■ WHAT YOU NEED TO DO
Each line of the records that includes "reviews" should be found and copied.

Items from a dataset
******************************

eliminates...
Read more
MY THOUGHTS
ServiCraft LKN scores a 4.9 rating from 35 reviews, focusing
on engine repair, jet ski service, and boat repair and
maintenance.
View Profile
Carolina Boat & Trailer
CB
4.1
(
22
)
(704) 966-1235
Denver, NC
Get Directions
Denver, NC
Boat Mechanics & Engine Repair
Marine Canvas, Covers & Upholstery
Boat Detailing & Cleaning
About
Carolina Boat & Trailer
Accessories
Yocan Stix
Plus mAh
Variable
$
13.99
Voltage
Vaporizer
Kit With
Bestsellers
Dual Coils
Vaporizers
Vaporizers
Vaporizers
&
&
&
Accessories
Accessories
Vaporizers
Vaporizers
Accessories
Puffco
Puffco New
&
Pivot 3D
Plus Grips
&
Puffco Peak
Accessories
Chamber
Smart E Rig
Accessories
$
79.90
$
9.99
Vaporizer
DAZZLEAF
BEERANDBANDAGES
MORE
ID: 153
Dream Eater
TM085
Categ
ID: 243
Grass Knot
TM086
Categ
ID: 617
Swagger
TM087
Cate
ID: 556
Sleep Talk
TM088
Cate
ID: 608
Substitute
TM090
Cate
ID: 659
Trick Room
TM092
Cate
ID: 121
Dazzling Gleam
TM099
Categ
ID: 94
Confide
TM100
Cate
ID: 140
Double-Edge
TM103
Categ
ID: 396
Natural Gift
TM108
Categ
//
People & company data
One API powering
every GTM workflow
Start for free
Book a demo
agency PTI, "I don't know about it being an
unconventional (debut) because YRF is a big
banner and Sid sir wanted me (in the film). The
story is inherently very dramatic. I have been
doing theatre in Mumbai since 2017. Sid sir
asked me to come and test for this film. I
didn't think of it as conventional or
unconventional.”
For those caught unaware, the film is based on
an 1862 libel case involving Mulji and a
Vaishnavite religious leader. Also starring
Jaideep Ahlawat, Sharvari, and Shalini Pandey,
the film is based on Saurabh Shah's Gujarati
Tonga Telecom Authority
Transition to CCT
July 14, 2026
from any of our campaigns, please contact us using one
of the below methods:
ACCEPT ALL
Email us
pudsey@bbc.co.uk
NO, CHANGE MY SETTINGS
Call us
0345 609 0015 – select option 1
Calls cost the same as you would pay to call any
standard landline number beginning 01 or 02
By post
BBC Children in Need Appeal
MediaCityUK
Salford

******************************

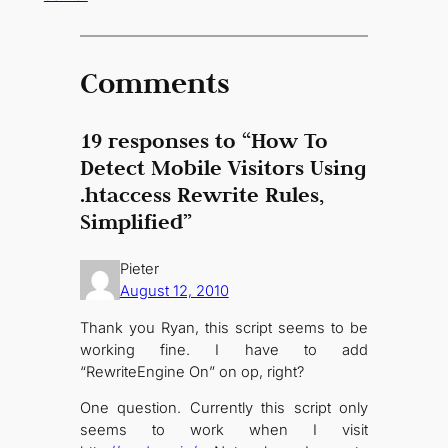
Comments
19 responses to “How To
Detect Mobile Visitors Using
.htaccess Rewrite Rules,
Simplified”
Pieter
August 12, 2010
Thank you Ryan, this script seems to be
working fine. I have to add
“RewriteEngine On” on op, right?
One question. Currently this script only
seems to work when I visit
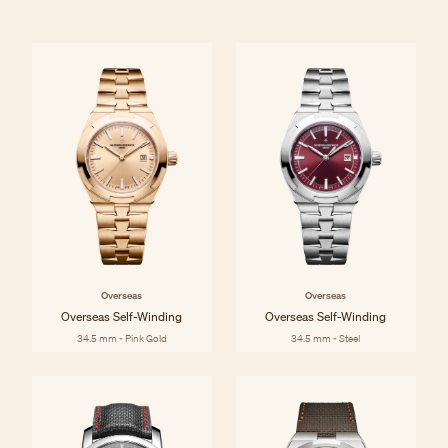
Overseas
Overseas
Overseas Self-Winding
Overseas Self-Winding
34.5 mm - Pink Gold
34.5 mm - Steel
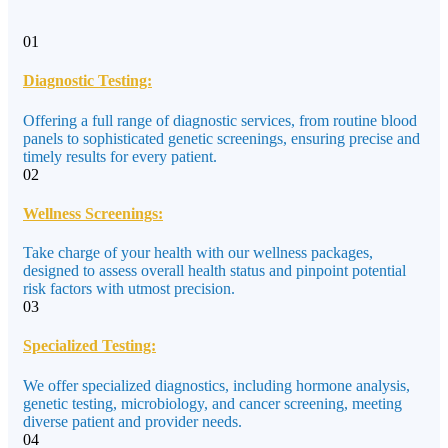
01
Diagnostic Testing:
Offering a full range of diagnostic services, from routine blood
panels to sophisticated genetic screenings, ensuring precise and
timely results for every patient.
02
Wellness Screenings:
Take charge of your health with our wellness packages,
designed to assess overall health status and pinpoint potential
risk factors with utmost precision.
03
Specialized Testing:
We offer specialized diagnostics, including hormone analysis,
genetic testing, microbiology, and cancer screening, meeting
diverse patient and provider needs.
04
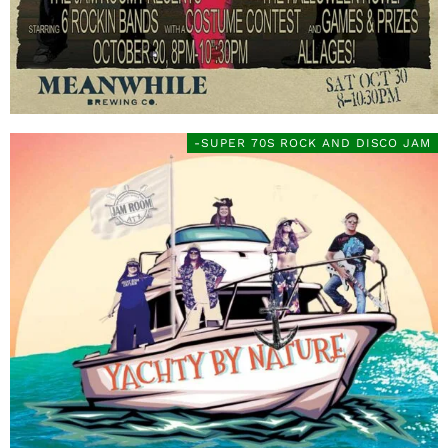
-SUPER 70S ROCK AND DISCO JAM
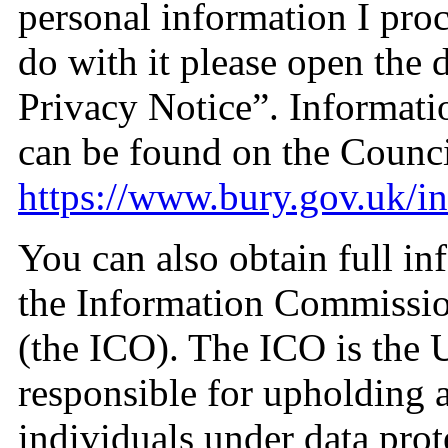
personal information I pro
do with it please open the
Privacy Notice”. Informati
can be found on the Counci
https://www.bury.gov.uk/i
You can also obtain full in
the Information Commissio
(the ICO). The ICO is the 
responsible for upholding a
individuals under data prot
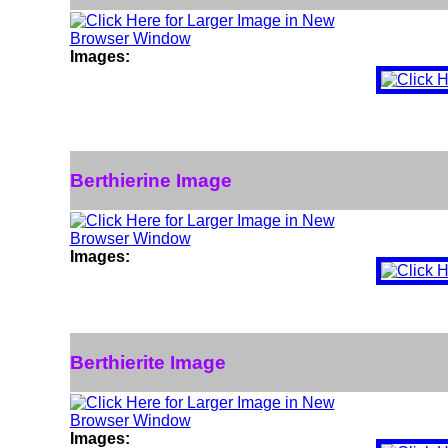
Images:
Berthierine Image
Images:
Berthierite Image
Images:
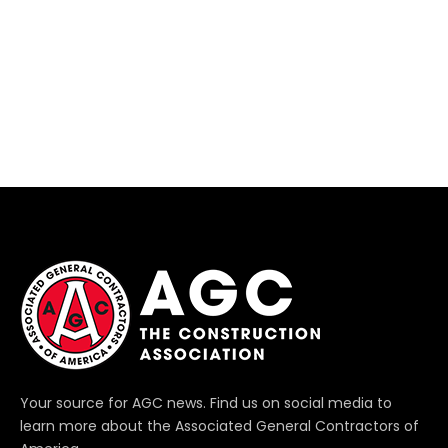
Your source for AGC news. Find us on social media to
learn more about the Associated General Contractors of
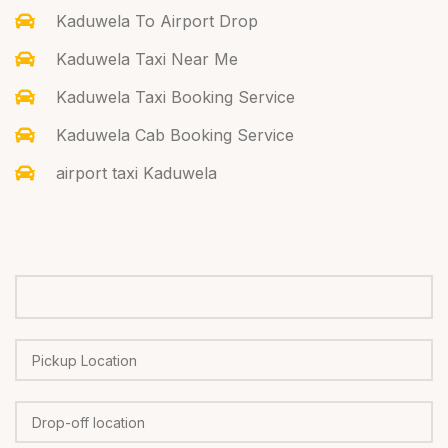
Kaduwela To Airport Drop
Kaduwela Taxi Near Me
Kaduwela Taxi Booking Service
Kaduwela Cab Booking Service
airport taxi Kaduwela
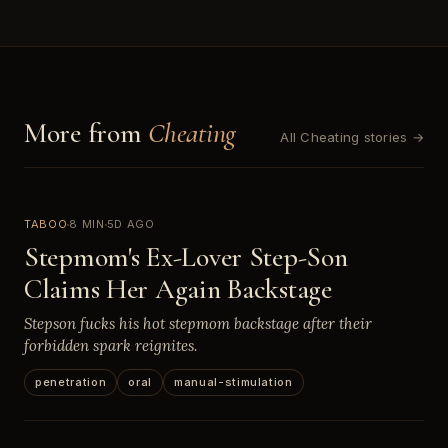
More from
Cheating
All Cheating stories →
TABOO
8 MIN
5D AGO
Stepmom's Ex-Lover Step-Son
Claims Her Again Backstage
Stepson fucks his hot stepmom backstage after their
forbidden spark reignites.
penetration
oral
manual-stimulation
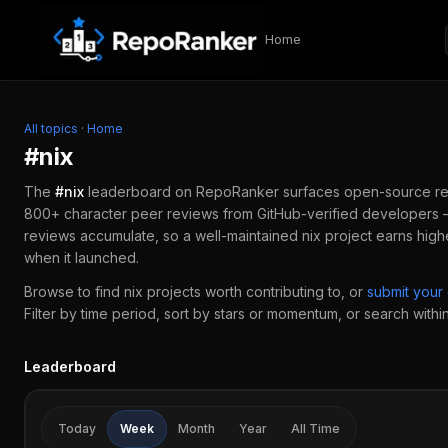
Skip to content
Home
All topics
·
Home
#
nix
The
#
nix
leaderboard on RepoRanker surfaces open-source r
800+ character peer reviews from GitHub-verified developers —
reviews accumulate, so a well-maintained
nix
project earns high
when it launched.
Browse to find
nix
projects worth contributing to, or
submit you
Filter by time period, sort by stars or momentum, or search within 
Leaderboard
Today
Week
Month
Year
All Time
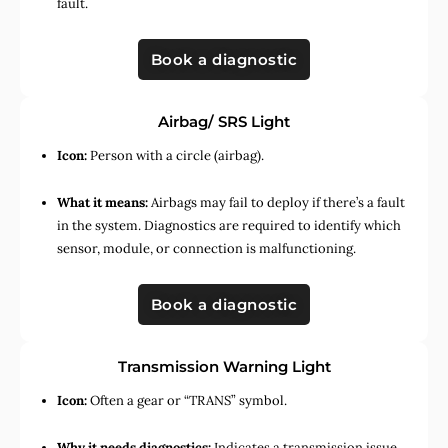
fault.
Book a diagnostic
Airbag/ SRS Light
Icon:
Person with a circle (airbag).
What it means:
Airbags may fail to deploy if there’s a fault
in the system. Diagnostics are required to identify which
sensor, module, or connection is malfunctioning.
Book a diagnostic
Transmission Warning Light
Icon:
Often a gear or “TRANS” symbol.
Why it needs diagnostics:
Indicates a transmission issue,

******************************

■ SOLVED EXERCISE
ServiCraft LKN scores a 4.9 rating from 35 reviews, focusing
800+ character peer reviews from GitHub-verified developers —
reviews accumulate, so a well-maintained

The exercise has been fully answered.